Perspectives

Perspectives

27 avril 2026

Ce que le luxe cache mal

  • L’architecture d’intérieur française revient très fort à l’export. Le FRENCH DESIGN 100 l’a montré avec 645 candidatures et 90 pays, un signal impossible à ignorer. Les studios qui mêlent architecture, design, commerce et hôtellerie avancent vite, pendant que le contract — les grands projets pour hôtels, santé ou coliving — prend une place de plus en plus stratégique.
  • La haute gastronomie ne vend plus seulement une assiette. Elle vend une expérience totale, avec décor, image, son, parfum et parcours sensoriel, comme le montrent de nouveaux concepts à Paris. En parallèle, les formats très intimes reviennent fort, avec une seule table ou presque, portés par des profils comme Justine Piluso et Ramzi Saade.
  • L’hôtellerie de luxe devient un immense terrain d’essai. Des architectes-décorateurs comme Jean-Philippe Nuel transforment chambres, rooftops et lobbies en lieux hybrides, entre séjour, vitrine et espace de vie. Les fournisseurs comme André Renault, Fermob, BoConcept ou Cosentino suivent ce mouvement avec du sur-mesure et des séries courtes.

Les codes changent à toute vitesse

  • En haute joaillerie et en horlogerie, le patrimoine est redevenu une arme redoutable. Expositions, collaborations avec des musées et ateliers ouverts au public remettent les métiers d’art au centre du jeu, avec LVMH, Jaeger-LeCoultre et Vacheron Constantin très visibles.

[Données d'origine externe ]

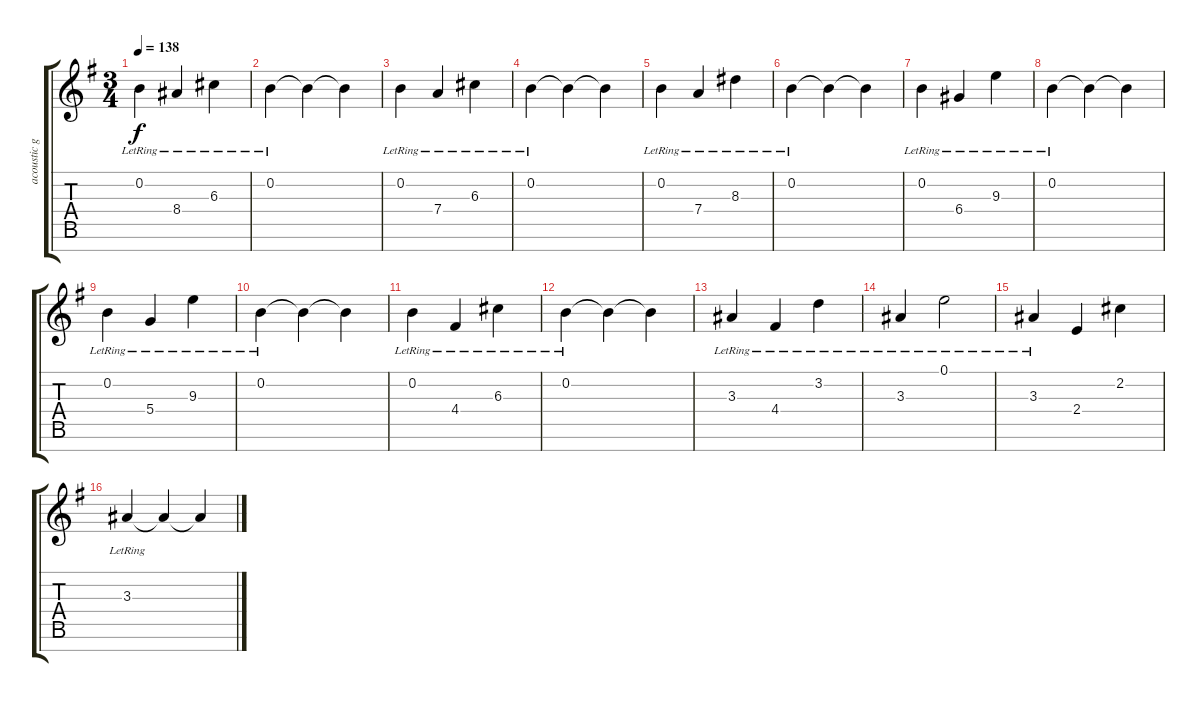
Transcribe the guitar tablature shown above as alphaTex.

\track ("acoustic guitar" "acoustic g") {instrument acousticguitarnylon}
\staff {score tabs}
\tuning (E4 B3 G3 D3 A2 E2 B1) {hide}
\ts (3 4)
\tempo 138
\clef g2
\ks eminor
0.2{lr}.4{dy f volume 0 instrument acousticguitarnylon} 8.4{lr}.4 6.3{lr}.4 |
0.2{lr}.4 0.2{t}.4 0.2{t}.4 |
0.2{lr}.4 7.4{lr}.4 6.3{lr}.4 |
0.2{lr}.4 0.2{t}.4 0.2{t}.4 |
0.2{lr}.4{volume 2} 7.4{lr}.4 8.3{lr}.4 |
0.2{lr}.4 0.2{t}.4 0.2{t}.4 |
0.2{lr}.4{volume 3} 6.4{lr}.4 9.3{lr}.4 |
0.2{lr}.4 0.2{t}.4 0.2{t}.4 |
0.2{lr}.4{volume 5} 5.4{lr}.4 9.3{lr}.4 |
0.2{lr}.4 0.2{t}.4 0.2{t}.4 |
0.2{lr}.4{volume 7} 4.4{lr}.4 6.3{lr}.4 |
0.2{lr}.4 0.2{t}.4 0.2{t}.4 |
3.3{lr}.4{volume 9} 4.4{lr}.4 3.2{lr}.4 |
3.3{lr}.4 0.1{lr}.2 |
3.3{lr}.4{volume 10} 2.4.4 2.2.4 |
3.3{lr}.4 3.3{t}.4 3.3{t}.4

La glyptique — l’art de graver la pierre —, la micro-mosaïque et les séries limitées réveillent le désir.
  • Dans la mode et la maroquinerie, le vieux modèle du volume montre ses limites. La production à la demande et plus locale progresse, car elle réduit le surstock et répond mieux à la pression sur les matières. En même temps, les récits patrimoniaux restent ultra puissants chez Hermès, Louis Vuitton ou Fragonard, surtout quand les ateliers s’ouvrent au public.
  • Le vrai bouleversement vient aussi de la technique. Les catalogues 3D et les référentiels couleurs, des outils qui aident à choisir précisément un produit ou une teinte, accélèrent la conception. La micro-édition — de petites séries ciblées —, la modularité et même le machine-learning, un système qui repère des motifs dans des données, gagnent du terrain dans la mise en scène et le sur-mesure.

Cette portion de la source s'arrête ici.